ASSIGNED TASK: Retype each record below word for word, pictures excluded.

RECORDS SUPPLIED:
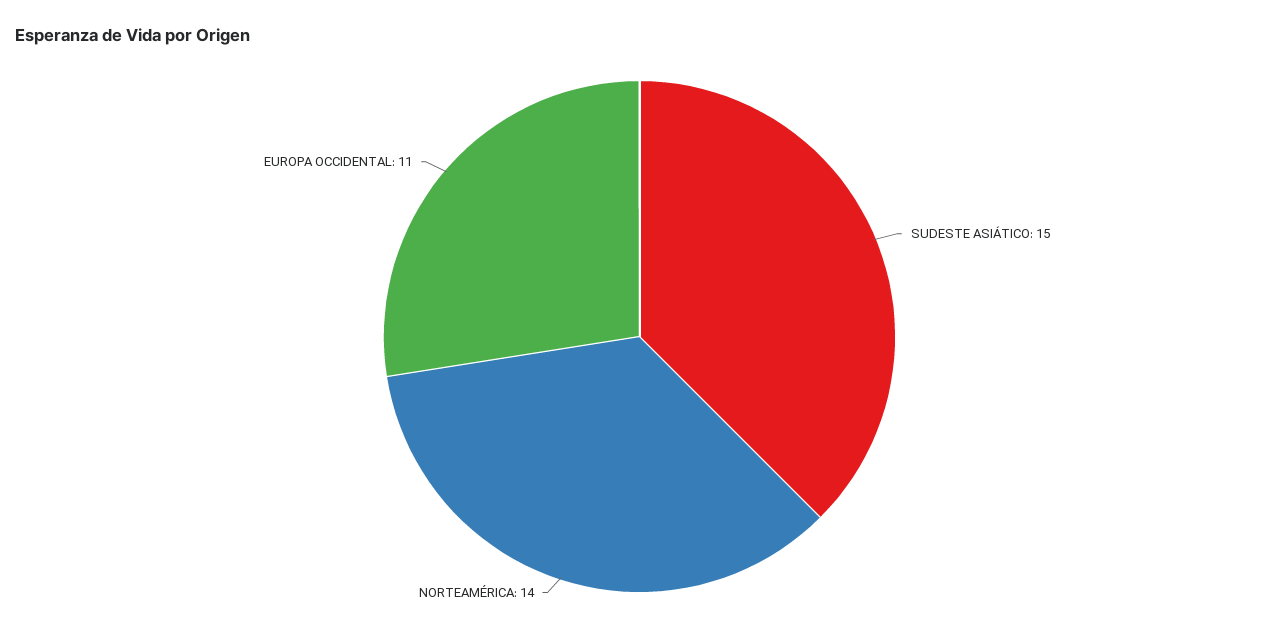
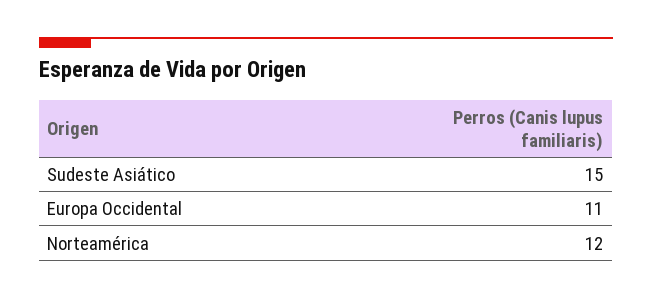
  {
    "SUDESTE ASIÁTICO": 15,
-   "NORTEAMÉRICA": 14,
+   "NORTEAMÉRICA": 12,
    "EUROPA OCCIDENTAL": 11
  }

WORKED SOLUTION:
  {
    "SUDESTE ASIÁTICO": 15,
-   "NORTEAMÉRICA": 14,
+   "NORTEAMÉRICA": 12,
    "EUROPA OCCIDENTAL": 11
  }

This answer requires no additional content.